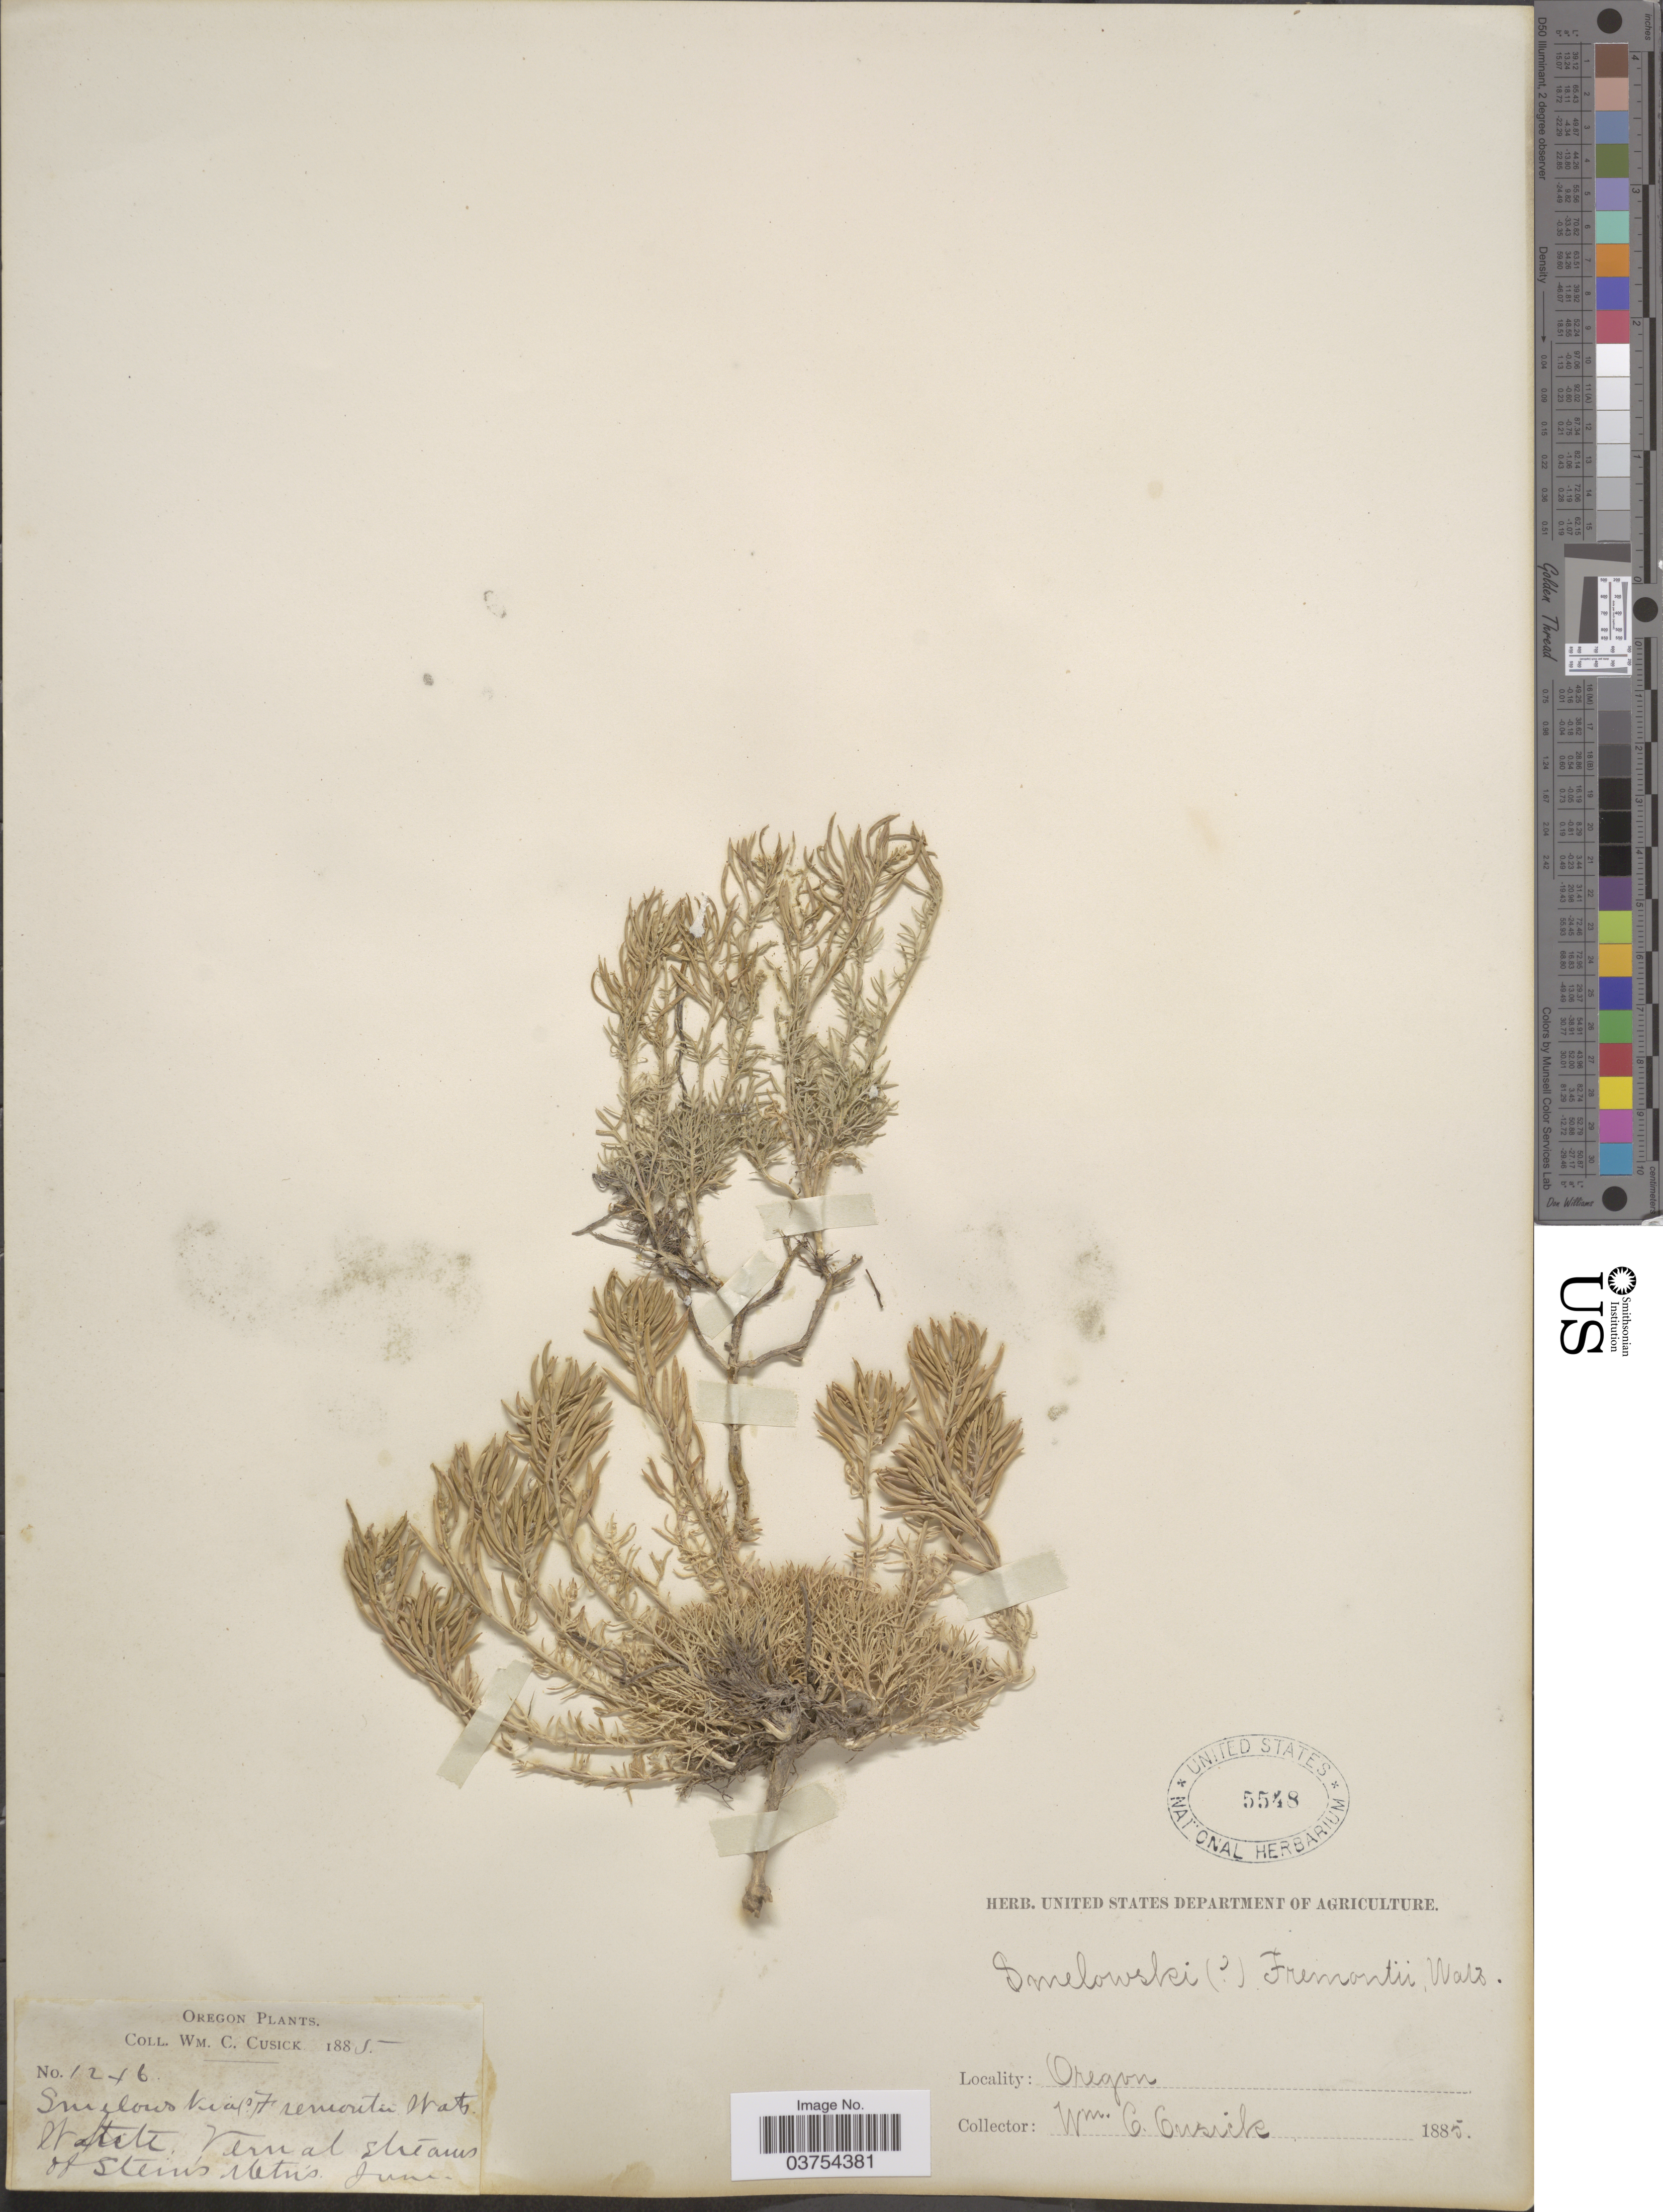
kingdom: Plantae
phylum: Tracheophyta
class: Magnoliopsida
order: Brassicales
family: Brassicaceae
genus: Smelowskia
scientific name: Smelowskia fremontii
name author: S. Watson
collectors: W. C. Cusick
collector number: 1246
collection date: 1885-06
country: United States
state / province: Oregon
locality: Vernal streams of Steins Mtns. [Steens Mtns.]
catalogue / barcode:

The exercise: Please write out every line of the records above without changing a word, leaving the pictures out.

Expected answer:
kingdom: Plantae
phylum: Tracheophyta
class: Magnoliopsida
order: Brassicales
family: Brassicaceae
genus: Smelowskia
scientific name: Smelowskia fremontii
name author: S. Watson
collectors: W. C. Cusick
collector number: 1246
collection date: 1885-06
country: United States
state / province: Oregon
locality: Vernal streams of Steins Mtns. [Steens Mtns.]
catalogue / barcode:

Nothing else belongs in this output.